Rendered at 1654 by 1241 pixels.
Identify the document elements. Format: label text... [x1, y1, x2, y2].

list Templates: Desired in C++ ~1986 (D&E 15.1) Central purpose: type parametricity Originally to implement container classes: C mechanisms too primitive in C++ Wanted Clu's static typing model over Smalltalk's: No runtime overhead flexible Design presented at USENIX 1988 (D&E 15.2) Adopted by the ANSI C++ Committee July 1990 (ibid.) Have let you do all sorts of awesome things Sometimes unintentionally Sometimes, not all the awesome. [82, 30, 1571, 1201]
==
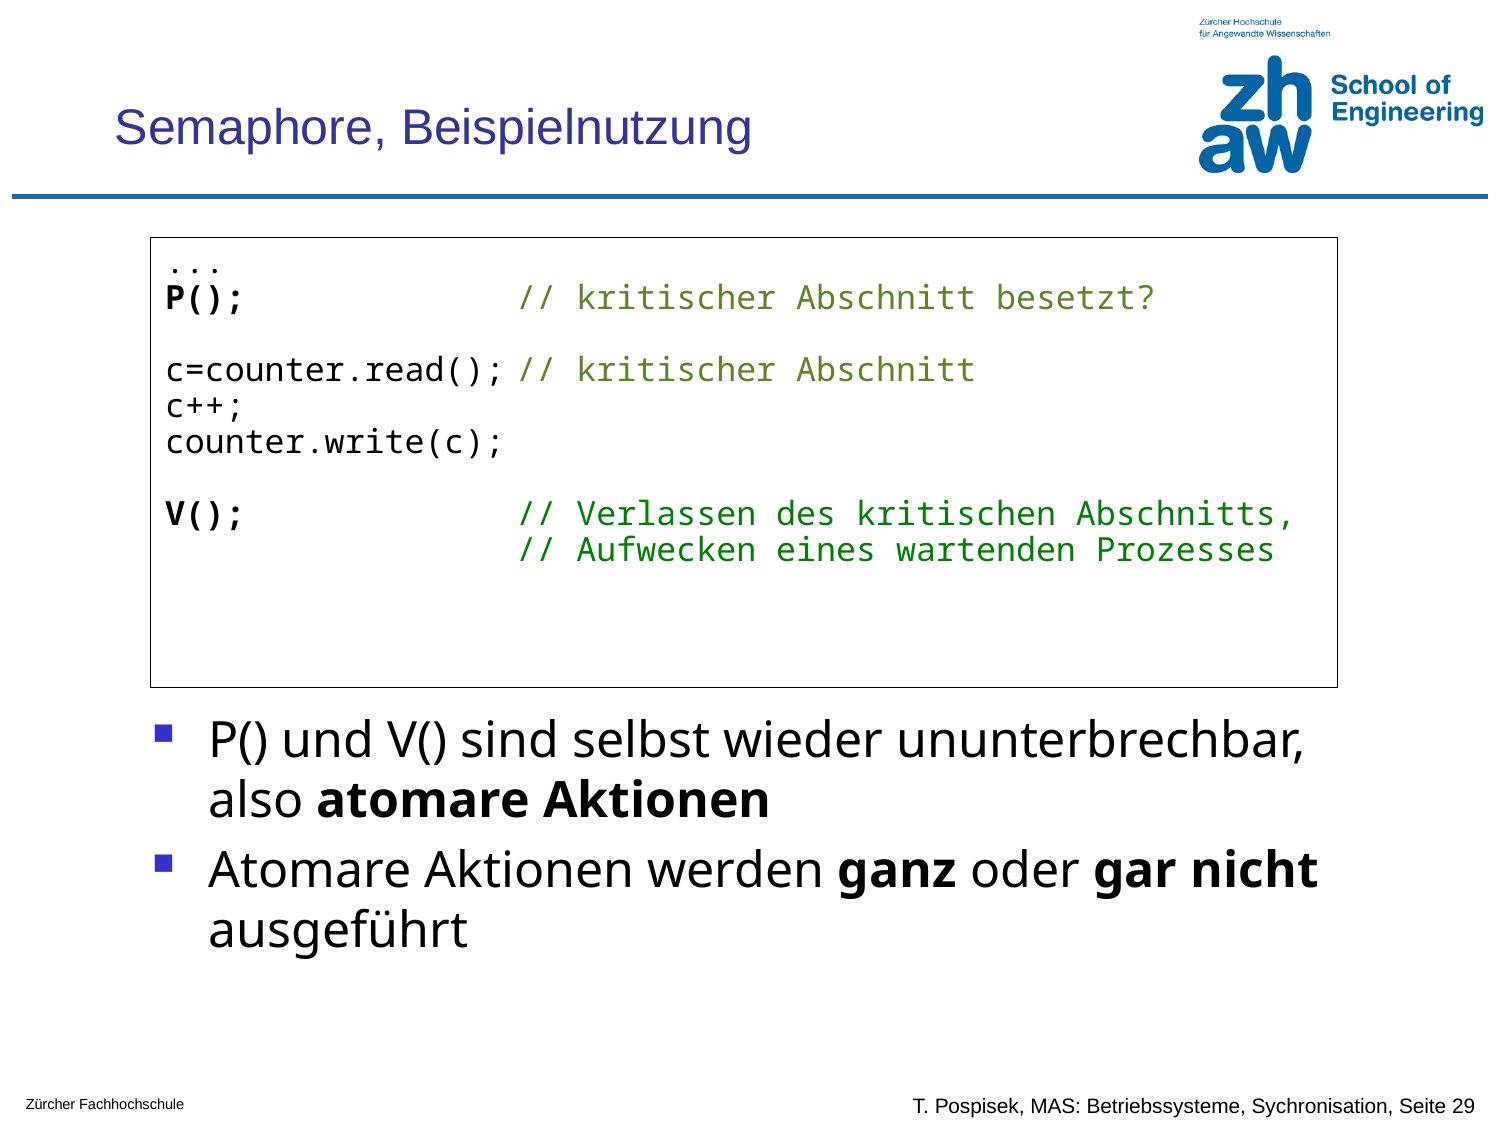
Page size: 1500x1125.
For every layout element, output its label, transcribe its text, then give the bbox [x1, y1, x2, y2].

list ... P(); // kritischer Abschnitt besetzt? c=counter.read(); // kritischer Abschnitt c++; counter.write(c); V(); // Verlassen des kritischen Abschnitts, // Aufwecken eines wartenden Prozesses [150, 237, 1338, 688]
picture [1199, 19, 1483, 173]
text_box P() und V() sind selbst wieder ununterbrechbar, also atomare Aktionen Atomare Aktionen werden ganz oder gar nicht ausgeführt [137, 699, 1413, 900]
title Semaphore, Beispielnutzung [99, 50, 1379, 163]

### PROBLEM DETAILS:
Rewrite the material between the line holding "Rendered at 1654 by 1241 pixels." and the line holding "list Templates: Desired", inclusive, as a numbered list, leaving out any blank lines.

### WRITTEN SOLUTION:
1. Rendered at 1654 by 1241 pixels.
2. Identify the document elements. Format: label text... [x1, y1, x2, y2].
3. list Templates: Desired in C++ ~1986 (D&E 15.1) Central purpose: type parametricity Originally to implement container classes: C mechanisms too primitive in C++ Wanted Clu's static typing model over Smalltalk's: No runtime overhead flexible Design presented at USENIX 1988 (D&E 15.2) Adopted by the ANSI C++ Committee July 1990 (ibid.) Have let you do all sorts of awesome things Sometimes unintentionally Sometimes, not all the awesome. [82, 30, 1571, 1201]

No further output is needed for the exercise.